_Tasks to perform_
[a] From the Higher Lane article, copy word for word the passage that begins at the words "Higher Lane itself" and stops after the words "was the Waste.".
[b] Decide whether each statement below agrees with the Higher Lane article, and answer yes or no, quoting the article's deciding words. (i) The map under discussion dates from 1580. (ii) Salterforth Lane has kept the same name for at least 450 years. (iii) The Romans built their roads as trade routes.
[c] Write what comes next in the Higher Lane article, continuing from its final sentence.

[Text shown]

Persistent readers will know that this is the third section of our look at the 1580 map of Whitemoor, a copy of which is held in the library together with my translation of the notations. If you’ve missed the first two parts, scour the town for back numbers! This week I want to look at the boundary of the earliest improvements starting at Barlick and working along what we now know as Higher Lane, the old road from Barlick to Barrowford via Standing Stone Gate.
Starting in Barlick there are three ‘laynes’ marked on the map. As near as Doreen Crowther and I can make out the first two are called ‘Barnoldswick Layne’ and the third is called Salterforth Lane. I think the nearest one to Barlick is probably what we now know as Manchester Road. On older maps of the town it is called Barnoldswick Lane and originally was a branch off the main route into the town, what we now call Gillians Lane. Bear in mind that the centre of the town at that time was Town Head.
In passing, think about the name ‘Gillians’, there was an old English name ‘Gylla’ and it occurs to me that Bernulf wasn’t the only early inhabitant of the town, there could have been the family of Gylla and it could be the root of Gillians. The key thing to remember is that all the ancient names became corrupted over time and that there was always a good reason for the original form. We don’t question Gillians because it is a forename that we are familiar with but I have seen it spelt ‘Gillions’ and ‘Gillons’ so it is certain that it has been corrupted over time and is a very ancient name. Just think, if he had been more important than Bernulf we could be living in Gillonswick!
The next lane looks to me as though it might be Hodge Lane which strikes off Higher Lane at Upper Hill towards the valley bottom at Park. If you walk this it seems as though it might originally have gone right through into the valley. Salterforth Lane up through the quarries has managed to keep the same name for at least 450 years, this might be some sort of a record!
Higher Lane itself is a very ancient road. I think it is far older than the improvements because of the connections it makes and some of the features we will find as we travel along it. It seems to me that it could have been one of the most important roads in the district long before the 16th century. It is the only direct route from the Barrowford/Bradley area out to the higher Ribble Valley that runs to the East of Whitemoor which would have been a considerable obstacle in older times. It picks up connections from Earby, Salterforth and Foulridge and must have carried quite a lot of traffic. In 1580 it was used as the top boundary for the early improvements and everything above it as far as Standing Stone Gate was the Waste.
This might be a good place to flag up some of the characteristics of these early roads. The ones that are of interest to us at the moment are the mediaeval roads, the ones in use from the end of the Roman Occupation up to the present day. There were of course trade routes from the earliest times. The Bronze Age track across the Weets which was the precursor of Forty Steps, Blue Pot Lane and the far end of Long Ing Lane in Barlick is a good example. Next we have the Romans who built roads like the one from Ilkley through to Ribchester which cuts straight through Barlick, we know it as Greenberfield Lane and Brogden Lane. It’s important to realise that the Roman roads cut across the old routes because they were built for troop movements between military forts not as trade routes. Higher Lane has all the hallmarks of a route that has been in constant use for well over 2,000 years, it keeps to the contours, avoids the high moor and bad weather and the low ground and bogs. It has high banks on both sides in places and if you look carefully at them you will see that some parts are built with large rounded stones sunk in the bank. These are the oldest stone walls you will find in the area and are easily distinguished from walls built with new stone like those around the enclosures on the moor. The rule is that the larger and more rounded the stones are, the older the wall.

[/Text shown]
[Recorded information]

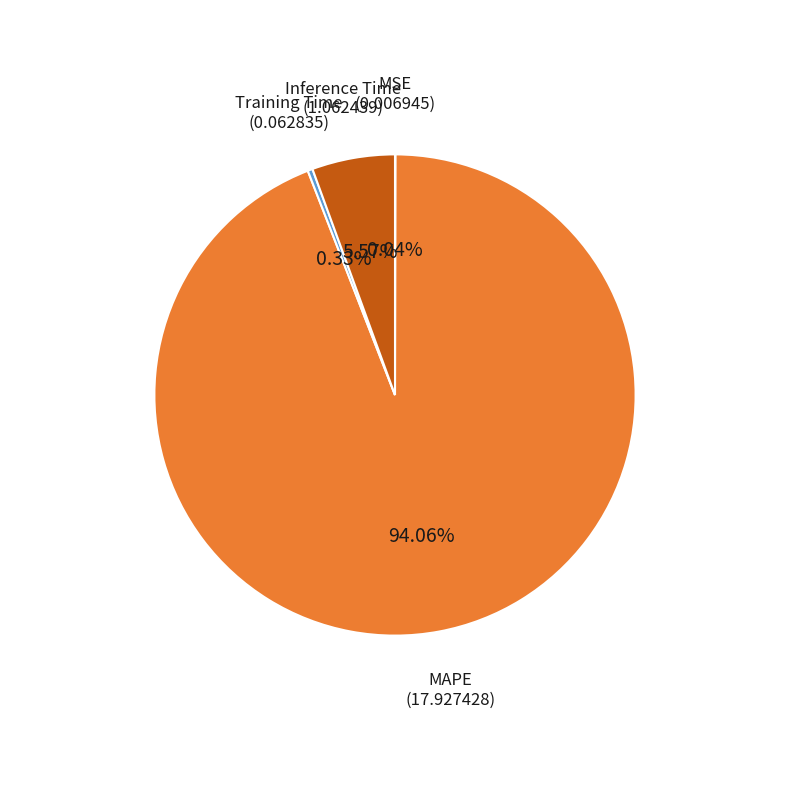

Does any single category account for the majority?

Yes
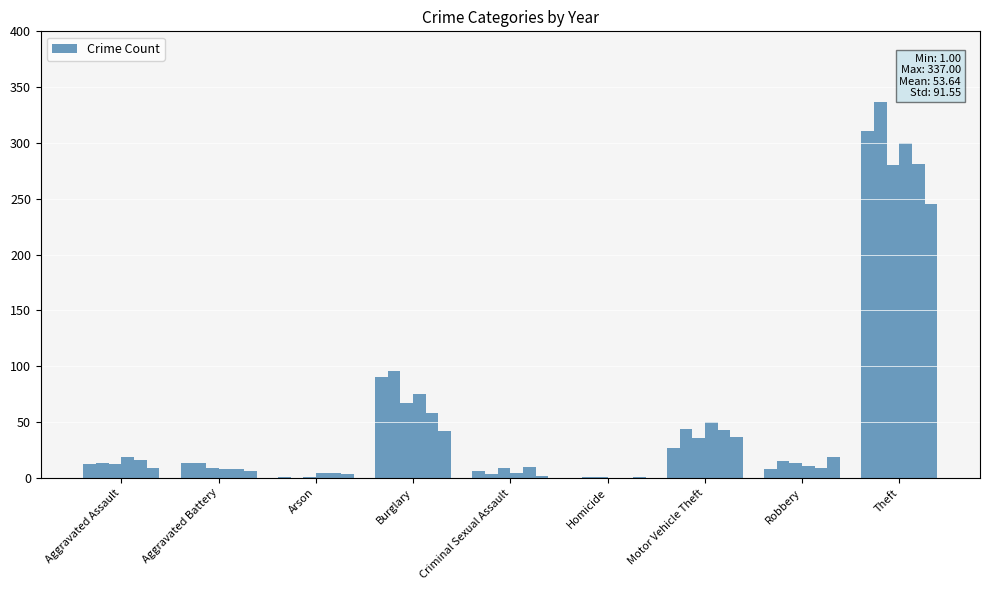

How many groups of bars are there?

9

[/Recorded information]
[Recorded information]

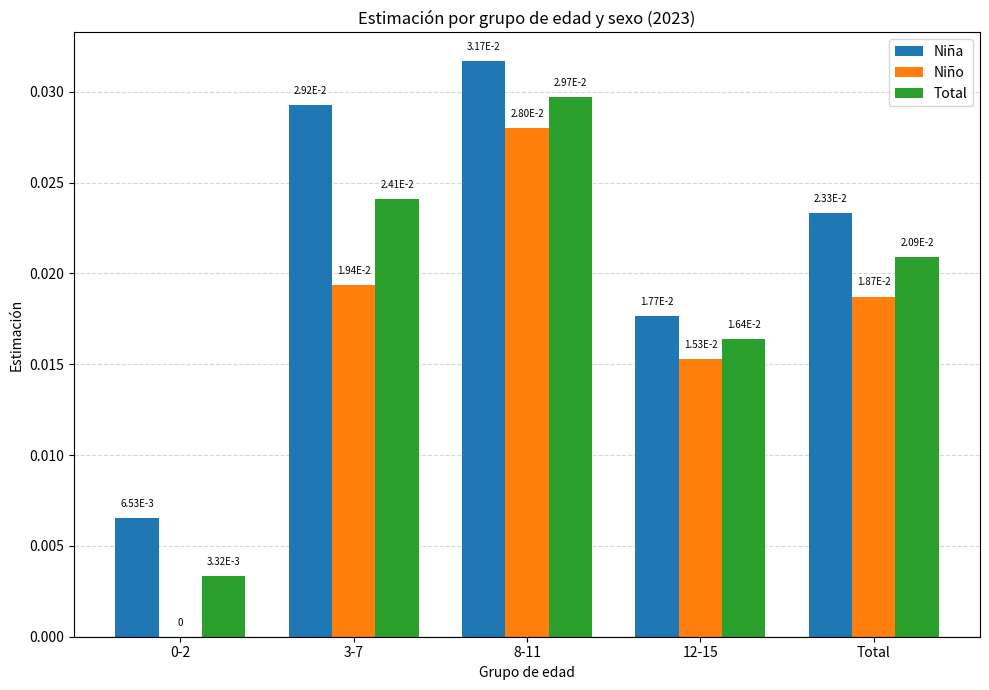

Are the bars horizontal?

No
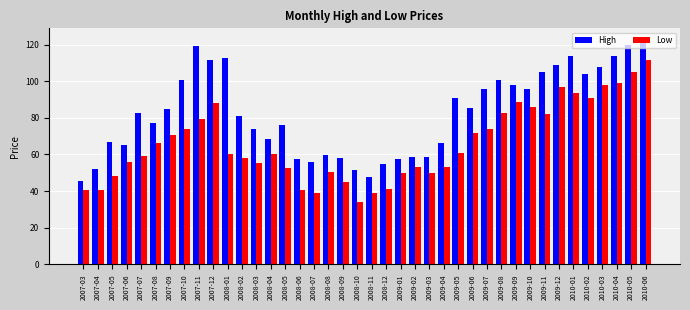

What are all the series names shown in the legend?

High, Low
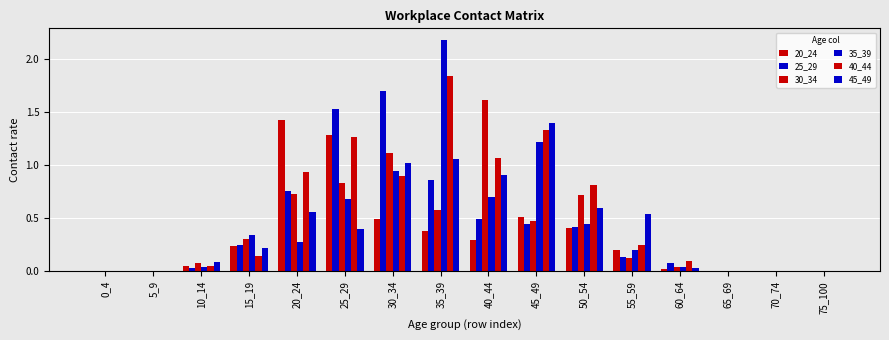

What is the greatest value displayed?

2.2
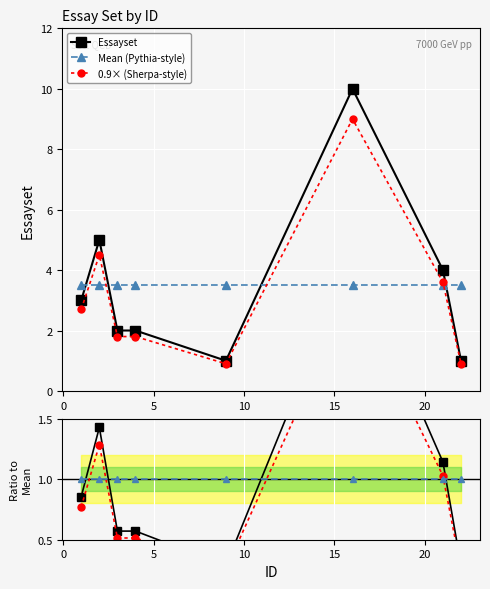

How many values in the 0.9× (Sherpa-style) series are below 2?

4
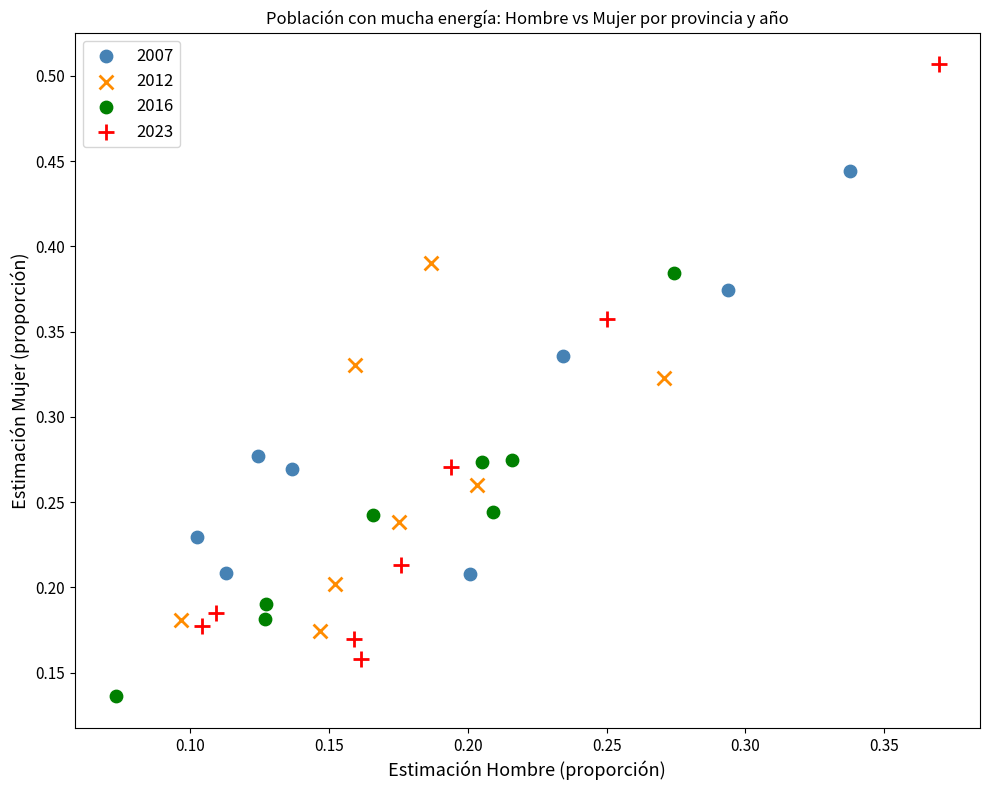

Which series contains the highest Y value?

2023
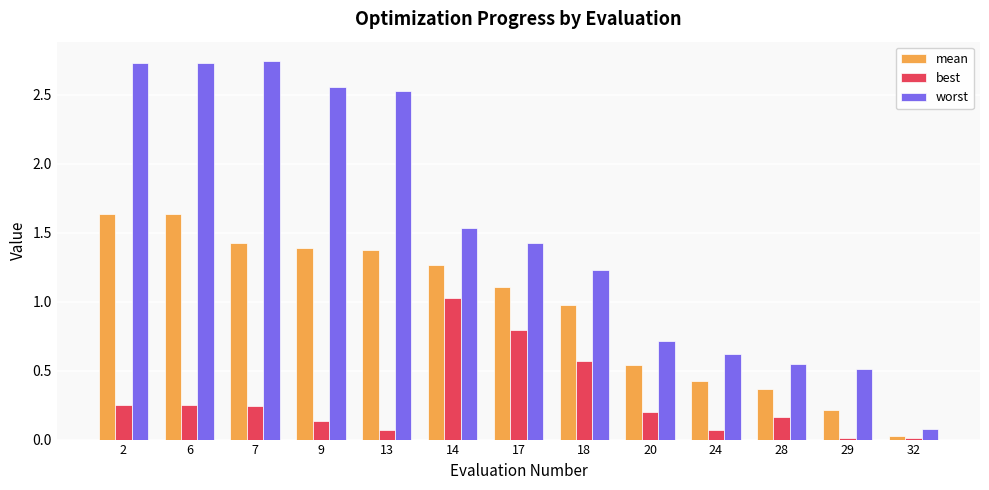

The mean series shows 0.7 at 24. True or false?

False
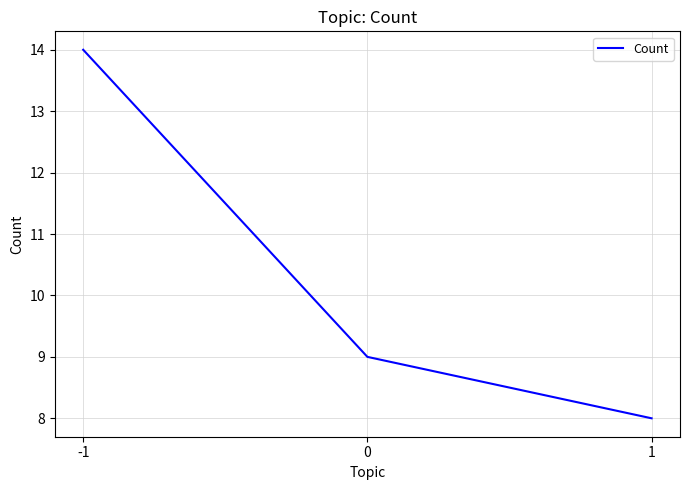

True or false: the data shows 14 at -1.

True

[/Recorded information]

_Answers to the problems_
[a]
Higher Lane itself is a very ancient road. I think it is far older than the improvements because of the connections it makes and some of the features we will find as we travel along it. It seems to me that it could have been one of the most important roads in the district long before the 16th century. It is the only direct route from the Barrowford/Bradley area out to the higher Ribble Valley that runs to the East of Whitemoor which would have been a considerable obstacle in older times. It picks up connections from Earby, Salterforth and Foulridge and must have carried quite a lot of traffic. In 1580 it was used as the top boundary for the early improvements and everything above it as far as Standing Stone Gate was the Waste.

[b]
(i) Yes: "our look at the 1580 map of Whitemoor"
(ii) Yes: "Salterforth Lane up through the quarries has managed to keep the same name for at least 450 years"
(iii) No: "they were built for troop movements between military forts not as trade routes"

[c]
Another good marker for the old roads is the number of Holly trees on the banks. I have never been able to understand this but if you were to plot all the Holly trees on the map you would find that the oldest roads are marked by them. (Later on I found the reason for the Holly…)
Higher Lane is obviously mediaeval as far as Wood End Farm just before Whitemoor Reservoir where it opens out and changes character. This is because in 1840 when the Leeds and Liverpool Canal Company built the reservoir they ripped the landscape to bits and re-aligned the road. At Standing Stone gate there is a cross-roads, the road to the left descends to Foulridge, the road in front used to go down to Slipper Hill but now peters out in the fields and the one to the right goes on to Pasture Head and Barrowford. Before we go further along have a look at Standing Stone Gate Farm. I think we can date this exactly because in the reservoir behind the farm there are some ruins that are only visible when the water is very low. It looks as though the canal company demolished the original farm and built the new one in 1840, it certainly looks about that date.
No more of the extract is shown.